═══ QUOTED PASSAGE ═══

Though RBL is one of the oldest outpatient treatments for mild to moderate hemorrhoids, it still retains its place as one of the best treatment techniques. Various studies have shown successful eradication of hemorrhoids in 56% to 91% of patients treated with RBL [15, 16]. In this study, 100% of patients with hemorrhoids were completely eradicated in the first year after treatment.
Komporozos et al. conducted a study to evaluate RBL in a large population, and 71.6% of patients required recurrent RBL. Moreover, 84.5% of their patients were asymptomatic at two-year follow-up [17].
In another study, Cocorullo et al. monitored patients for one year after RBL [18]. The recurrence of the disease was diagnosed in 10% to 18.3% of the subjects, while long-term follow-up of patients showed recurrence of the disease between 11% and 20% [18].
In 2015, Lohsiriwat et al. conducted a study in which recurrence after RBL was significantly lower than medication treatment [7]. The complete eradication of grade I to III internal hemorrhoids was possible in only 2-3 RBL sessions in this study [7]. The occurrence of complications after rubber band ligation is 3% to 18.8%, consistent with the current research [19-22].
We assume that the main reason for the complete eradication of hemorrhoids was the study of patients with grade II and III hemorrhoids; most other studies have evaluated RBL in patients with grade IV disease.
The pain and discomfort at the bandage site, especially in the first 48 hours, is the most prevalent complication of RBL [19, 23]. Another prevalent complication is bleeding in the first two weeks after bandaging. The removal of hemorrhoid necrotic tissue and local inflammation are the reasons for this bleeding that cannot be prevented at all times [24]. Other findings associated with RBL include perineal sepsis, pelvic abscess, Fournier’s gangrene, liver abscess, tetanus, and bacterial endocarditis [25]. Fortunately, none of those mentioned above threatening complications were found in our patients.

═══

__ASSIGNMENT 1__: In the rubber band ligation discussion, what is named as the most prevalent complication of RBL?
__ASSIGNMENT 2__: From the rubber band ligation discussion, extract the part that opens with the words containing "In 2015, Lohsiriwat" and closes with "grade IV disease.".
__ASSIGNMENT 3__: Using the rubber band ligation discussion, decide whether each statement agrees with it, answering yes or no and quoting the deciding words: (a) Komporozos et al. found most of their patients asymptomatic at two-year follow-up. (b) Cocorullo et al. monitored patients for two years after RBL. (c) Perineal sepsis was found among the patients of the present study.

═══ RECORD EXTRACTS ═══

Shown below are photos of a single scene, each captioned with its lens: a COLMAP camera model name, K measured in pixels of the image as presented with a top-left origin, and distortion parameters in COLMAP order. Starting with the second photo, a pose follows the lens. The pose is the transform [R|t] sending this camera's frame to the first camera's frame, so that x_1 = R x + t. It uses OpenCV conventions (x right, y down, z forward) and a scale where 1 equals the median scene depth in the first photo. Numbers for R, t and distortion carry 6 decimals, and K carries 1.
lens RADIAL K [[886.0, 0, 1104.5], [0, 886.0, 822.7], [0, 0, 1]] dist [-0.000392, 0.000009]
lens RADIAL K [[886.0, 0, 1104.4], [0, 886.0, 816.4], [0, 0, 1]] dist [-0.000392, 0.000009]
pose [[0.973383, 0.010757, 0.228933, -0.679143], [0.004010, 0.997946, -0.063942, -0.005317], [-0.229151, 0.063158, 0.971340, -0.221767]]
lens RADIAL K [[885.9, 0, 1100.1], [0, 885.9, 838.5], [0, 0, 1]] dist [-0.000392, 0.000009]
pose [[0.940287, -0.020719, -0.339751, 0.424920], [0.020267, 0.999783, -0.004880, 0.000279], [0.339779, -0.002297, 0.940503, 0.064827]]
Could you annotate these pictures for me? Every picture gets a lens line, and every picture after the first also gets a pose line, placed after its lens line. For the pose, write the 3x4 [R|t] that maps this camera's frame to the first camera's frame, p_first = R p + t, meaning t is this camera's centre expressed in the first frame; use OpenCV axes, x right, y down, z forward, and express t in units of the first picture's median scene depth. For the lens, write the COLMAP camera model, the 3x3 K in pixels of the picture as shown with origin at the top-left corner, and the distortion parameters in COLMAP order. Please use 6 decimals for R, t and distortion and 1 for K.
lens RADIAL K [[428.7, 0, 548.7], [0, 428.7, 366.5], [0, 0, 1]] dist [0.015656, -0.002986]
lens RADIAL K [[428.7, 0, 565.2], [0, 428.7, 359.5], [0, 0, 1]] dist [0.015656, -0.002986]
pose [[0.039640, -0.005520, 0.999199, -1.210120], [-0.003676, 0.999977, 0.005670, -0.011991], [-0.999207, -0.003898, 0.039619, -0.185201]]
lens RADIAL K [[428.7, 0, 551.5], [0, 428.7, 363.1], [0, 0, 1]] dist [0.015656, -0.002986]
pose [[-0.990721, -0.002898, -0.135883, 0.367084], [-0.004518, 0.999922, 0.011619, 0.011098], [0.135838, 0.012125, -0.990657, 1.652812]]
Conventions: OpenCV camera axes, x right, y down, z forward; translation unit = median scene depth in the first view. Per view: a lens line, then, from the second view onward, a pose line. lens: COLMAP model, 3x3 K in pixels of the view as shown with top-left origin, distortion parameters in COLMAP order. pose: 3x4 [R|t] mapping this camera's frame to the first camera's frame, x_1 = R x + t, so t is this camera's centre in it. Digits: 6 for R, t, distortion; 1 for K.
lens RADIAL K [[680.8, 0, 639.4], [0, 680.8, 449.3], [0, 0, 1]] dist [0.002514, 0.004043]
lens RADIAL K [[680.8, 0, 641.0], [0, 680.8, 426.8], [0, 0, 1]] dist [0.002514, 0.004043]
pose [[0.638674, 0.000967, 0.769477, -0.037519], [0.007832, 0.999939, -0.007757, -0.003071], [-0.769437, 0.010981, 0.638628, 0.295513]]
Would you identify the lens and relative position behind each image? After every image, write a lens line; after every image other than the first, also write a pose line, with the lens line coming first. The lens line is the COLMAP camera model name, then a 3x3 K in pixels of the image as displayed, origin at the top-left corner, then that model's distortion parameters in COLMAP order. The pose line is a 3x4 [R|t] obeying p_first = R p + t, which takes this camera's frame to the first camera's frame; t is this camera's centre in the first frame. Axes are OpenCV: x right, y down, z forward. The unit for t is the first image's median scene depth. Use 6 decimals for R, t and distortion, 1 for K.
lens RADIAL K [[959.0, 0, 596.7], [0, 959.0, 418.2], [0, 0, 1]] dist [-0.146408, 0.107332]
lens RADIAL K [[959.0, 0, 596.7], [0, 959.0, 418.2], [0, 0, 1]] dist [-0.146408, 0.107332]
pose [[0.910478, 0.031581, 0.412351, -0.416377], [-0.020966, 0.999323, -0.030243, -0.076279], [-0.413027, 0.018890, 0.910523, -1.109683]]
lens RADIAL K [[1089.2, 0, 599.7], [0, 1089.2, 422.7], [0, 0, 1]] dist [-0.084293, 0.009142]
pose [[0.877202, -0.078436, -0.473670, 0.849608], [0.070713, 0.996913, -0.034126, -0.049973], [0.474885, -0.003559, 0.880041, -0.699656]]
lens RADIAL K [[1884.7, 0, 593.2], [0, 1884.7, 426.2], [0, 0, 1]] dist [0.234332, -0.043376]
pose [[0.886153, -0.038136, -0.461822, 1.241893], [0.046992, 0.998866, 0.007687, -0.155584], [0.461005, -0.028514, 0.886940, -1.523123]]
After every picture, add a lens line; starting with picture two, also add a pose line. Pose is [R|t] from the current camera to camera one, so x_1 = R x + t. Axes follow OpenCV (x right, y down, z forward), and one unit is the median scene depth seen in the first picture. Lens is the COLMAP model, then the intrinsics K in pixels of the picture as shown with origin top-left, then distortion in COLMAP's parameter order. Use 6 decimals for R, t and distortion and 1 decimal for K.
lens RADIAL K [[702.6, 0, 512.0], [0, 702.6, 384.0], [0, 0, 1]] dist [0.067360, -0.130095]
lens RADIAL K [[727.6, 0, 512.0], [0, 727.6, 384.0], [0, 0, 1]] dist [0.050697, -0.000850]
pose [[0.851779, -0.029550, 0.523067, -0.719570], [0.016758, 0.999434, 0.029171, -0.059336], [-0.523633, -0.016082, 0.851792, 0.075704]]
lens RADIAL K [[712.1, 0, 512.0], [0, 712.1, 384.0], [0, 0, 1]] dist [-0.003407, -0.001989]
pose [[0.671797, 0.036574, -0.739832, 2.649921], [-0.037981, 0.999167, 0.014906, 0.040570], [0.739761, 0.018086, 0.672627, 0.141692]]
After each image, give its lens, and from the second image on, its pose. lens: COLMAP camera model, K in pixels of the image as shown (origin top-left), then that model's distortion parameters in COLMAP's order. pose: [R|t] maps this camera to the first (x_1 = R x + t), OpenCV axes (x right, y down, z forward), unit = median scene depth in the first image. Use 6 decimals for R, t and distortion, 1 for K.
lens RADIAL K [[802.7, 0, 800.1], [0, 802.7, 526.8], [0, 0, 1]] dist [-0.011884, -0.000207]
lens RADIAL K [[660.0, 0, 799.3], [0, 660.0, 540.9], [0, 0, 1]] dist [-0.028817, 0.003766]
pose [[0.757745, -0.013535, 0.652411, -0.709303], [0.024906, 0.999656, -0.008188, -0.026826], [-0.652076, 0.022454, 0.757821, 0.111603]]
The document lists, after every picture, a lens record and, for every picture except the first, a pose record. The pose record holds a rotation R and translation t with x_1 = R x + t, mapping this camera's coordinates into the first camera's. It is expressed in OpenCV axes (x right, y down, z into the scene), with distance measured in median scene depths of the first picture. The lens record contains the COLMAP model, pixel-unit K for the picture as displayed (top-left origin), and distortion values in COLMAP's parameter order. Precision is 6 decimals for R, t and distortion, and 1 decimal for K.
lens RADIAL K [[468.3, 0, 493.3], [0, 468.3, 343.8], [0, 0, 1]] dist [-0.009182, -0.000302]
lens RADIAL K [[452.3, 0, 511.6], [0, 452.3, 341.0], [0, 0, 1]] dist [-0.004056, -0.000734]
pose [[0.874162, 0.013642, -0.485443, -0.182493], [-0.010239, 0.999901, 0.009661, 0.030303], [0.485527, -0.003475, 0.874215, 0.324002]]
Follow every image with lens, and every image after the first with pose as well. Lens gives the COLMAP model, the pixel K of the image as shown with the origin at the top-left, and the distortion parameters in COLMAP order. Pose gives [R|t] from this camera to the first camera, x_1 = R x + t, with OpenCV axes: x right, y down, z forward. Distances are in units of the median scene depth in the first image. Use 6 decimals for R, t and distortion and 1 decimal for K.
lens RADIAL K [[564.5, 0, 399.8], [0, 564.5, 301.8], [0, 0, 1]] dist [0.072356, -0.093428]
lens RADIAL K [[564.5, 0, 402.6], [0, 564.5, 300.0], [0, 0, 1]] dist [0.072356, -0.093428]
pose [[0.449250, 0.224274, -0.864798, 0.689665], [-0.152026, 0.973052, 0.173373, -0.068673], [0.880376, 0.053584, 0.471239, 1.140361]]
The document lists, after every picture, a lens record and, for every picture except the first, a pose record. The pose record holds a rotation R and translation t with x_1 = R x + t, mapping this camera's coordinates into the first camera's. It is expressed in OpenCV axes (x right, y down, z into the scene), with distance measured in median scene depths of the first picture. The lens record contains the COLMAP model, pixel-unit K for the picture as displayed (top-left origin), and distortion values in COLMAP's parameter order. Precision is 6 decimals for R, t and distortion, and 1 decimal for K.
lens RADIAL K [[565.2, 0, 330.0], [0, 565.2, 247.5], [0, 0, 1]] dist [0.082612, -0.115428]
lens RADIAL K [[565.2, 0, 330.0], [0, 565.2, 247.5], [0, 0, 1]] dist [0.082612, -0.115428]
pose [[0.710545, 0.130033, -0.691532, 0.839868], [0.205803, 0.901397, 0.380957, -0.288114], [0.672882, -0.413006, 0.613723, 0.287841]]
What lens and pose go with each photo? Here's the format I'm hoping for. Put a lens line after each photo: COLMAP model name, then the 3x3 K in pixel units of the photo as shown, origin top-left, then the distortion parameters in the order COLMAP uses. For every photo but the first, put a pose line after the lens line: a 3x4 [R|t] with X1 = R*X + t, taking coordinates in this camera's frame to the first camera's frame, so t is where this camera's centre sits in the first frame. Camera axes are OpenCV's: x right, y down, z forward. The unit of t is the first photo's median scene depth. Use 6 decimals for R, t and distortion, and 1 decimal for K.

═══

__WRITTEN RESPONSE 1__: Pain and discomfort at the bandage site, especially in the first 48 hours.

__WRITTEN RESPONSE 2__:
In 2015, Lohsiriwat et al. conducted a study in which recurrence after RBL was significantly lower than medication treatment [7]. The complete eradication of grade I to III internal hemorrhoids was possible in only 2-3 RBL sessions in this study [7]. The occurrence of complications after rubber band ligation is 3% to 18.8%, consistent with the current research [19-22].
We assume that the main reason for the complete eradication of hemorrhoids was the study of patients with grade II and III hemorrhoids; most other studies have evaluated RBL in patients with grade IV disease.

__WRITTEN RESPONSE 3__:
(a) Yes: "84.5% of their patients were asymptomatic at two-year follow-up"
(b) No: "Cocorullo et al. monitored patients for one year after RBL"
(c) No: "none of those mentioned above threatening complications were found in our patients"